The last trial of battel that was waged in the court of common pleas at Westminster,—though there was afterwards one in the court of chivalry in 1631, and another in the county palatine of Durham in 1638,—took place in the thirteenth year of Queen Elizabeth, A.D. 1571, as reported by Sir James Dyer, and was held in Tothillfields, Westminster, non sine magna jurisconsultorum perturbatione, says Sir Henry Spelman, who was himself a witness of the ceremony. In this trial by battel, on a writ of right, the battel was waged by champions, and not by the parties themselves; because in civil actions, if any party to the suit dies, the suit must abate, and be at an end for the present; and therefore no judgment could be given for the lands in question if either of the parties were slain. Another reason was, that no person might claim an exemption from this trial, as was allowed in criminal cases. An account of the form and laws of the judicial combat, which are now merely matters of history, may be found in any of the institutional works on English law.

In appeal of felony, the trial by battel might be demanded, at the election of the appellee, either in an appeal or an approvement; and it was carried on with equal solemnity as that on a writ of right, but with this difference, that in this case the parties fought in their proper persons. Hence if the appellant or approver happened to be a woman, a priest, an infant, or of the age of sixty, or lame, or blind, he or she might counterplead, refuse the wager of battel, and compel the appellee to put himself upon the country. A peer of the realm who brought an appeal was also privileged to decline wager of battel, propter dignitatem persone; and the citizens of London had the same immunity conferred on them by special charter, doubtless because fighting seemed foreign to their education and employment. Again, if the crime was notorious, as if the thief had been taken with the mainour, or the murderer in the room with a bloody knife, the appellant might refuse the tender of battel from the appellee, because it was deemed unreasonable that an innocent man should stake his life against one who was already half-convicted. The form and manner of waging battel upon appeals were much the same as upon a writ of right; only the oaths of the two combatants were incomparably more striking and solemn.

The last case of this kind which occurred was that of Abraham Thornton in 1819. This man having been tried upon charge of murder, and acquitted, was appealed of felony by a brother of the deceased, a young woman for whom he had pretended an attachment.
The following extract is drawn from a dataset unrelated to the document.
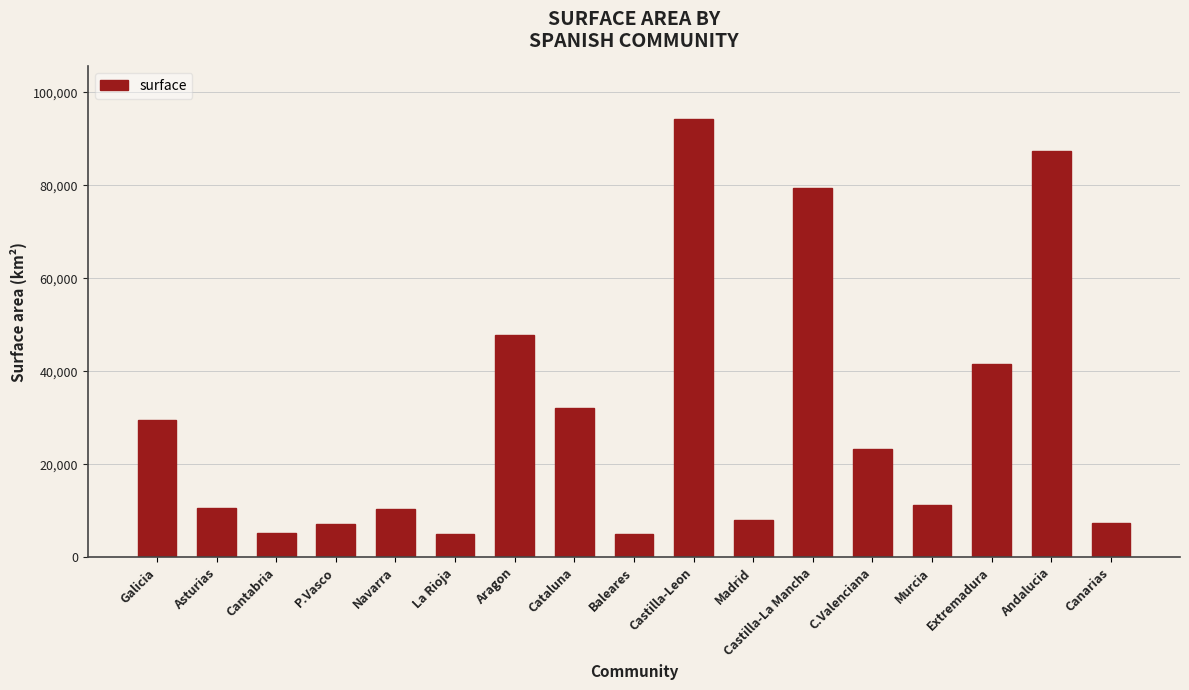

What is the sum of all values?

505625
But after much grave consideration on the part of the judges, the appeal was disallowed, in consequence, we believe, of the tender age of the appellant, or, at all events, his evident physical inability to contend with the appellee; and shortly after an act was passed abolishing this antiquated and barbarous method of trial in all cases whatsoever. This act, which is the 59th Geo. III. c. 46, is entitled, "An act to abolish appeals of murder, treason, felony, or other offences, and wager of battel, or joining issue and trial by battel in writs of right:" and it proceeds on the allegation, in the preamble, that "appeals of murder, treason, felony, and other offences, and the manner of proceeding therein, have been found oppressive," and that "the trial by battel in any suit is a mode of trial unfit to be used, and that the same should be wholly abolished." This act was passed on the 22d June 1819.